▶ **BRIEF**:
Report only the count of lines below that contain the string "Notes", matching case exactly.

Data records
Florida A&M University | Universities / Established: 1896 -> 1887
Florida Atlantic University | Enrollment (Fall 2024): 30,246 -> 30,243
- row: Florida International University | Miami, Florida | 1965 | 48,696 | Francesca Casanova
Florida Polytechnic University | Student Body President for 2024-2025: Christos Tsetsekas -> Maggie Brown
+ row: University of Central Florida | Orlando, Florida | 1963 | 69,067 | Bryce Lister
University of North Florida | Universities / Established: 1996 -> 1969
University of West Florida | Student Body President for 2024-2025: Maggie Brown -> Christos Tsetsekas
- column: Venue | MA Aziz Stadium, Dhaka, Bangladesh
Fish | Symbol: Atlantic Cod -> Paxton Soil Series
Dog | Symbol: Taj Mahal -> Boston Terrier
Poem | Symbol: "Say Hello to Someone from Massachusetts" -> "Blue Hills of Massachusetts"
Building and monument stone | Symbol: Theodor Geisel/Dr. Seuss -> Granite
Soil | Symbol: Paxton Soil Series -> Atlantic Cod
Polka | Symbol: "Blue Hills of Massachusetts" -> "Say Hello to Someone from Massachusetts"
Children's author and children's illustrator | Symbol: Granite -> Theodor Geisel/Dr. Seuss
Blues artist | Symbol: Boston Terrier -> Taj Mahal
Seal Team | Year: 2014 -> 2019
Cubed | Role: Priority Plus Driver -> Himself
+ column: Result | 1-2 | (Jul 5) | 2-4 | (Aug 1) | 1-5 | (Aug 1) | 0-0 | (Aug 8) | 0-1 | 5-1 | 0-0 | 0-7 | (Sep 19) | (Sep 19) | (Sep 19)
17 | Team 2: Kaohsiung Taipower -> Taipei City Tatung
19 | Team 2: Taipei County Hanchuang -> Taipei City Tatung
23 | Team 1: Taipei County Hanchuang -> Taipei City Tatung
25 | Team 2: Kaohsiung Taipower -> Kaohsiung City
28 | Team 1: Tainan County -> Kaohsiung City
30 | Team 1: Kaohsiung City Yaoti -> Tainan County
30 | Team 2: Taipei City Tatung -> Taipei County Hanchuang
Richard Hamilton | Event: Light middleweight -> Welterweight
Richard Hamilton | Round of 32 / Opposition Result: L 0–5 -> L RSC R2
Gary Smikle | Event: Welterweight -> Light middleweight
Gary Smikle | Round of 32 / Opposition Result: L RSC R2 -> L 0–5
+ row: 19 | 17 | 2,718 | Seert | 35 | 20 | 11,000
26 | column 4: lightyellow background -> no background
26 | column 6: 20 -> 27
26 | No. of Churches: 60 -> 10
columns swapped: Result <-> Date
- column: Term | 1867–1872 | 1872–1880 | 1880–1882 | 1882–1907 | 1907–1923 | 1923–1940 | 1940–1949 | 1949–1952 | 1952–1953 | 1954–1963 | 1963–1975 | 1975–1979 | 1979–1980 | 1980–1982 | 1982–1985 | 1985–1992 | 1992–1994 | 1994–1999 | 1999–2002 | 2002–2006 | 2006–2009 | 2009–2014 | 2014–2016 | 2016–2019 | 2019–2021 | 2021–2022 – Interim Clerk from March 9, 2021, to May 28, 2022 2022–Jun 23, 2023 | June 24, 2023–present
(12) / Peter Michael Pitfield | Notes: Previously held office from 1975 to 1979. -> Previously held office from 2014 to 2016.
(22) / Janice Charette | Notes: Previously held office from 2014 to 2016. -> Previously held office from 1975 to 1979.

▶ **WRITTEN ANSWER**:
2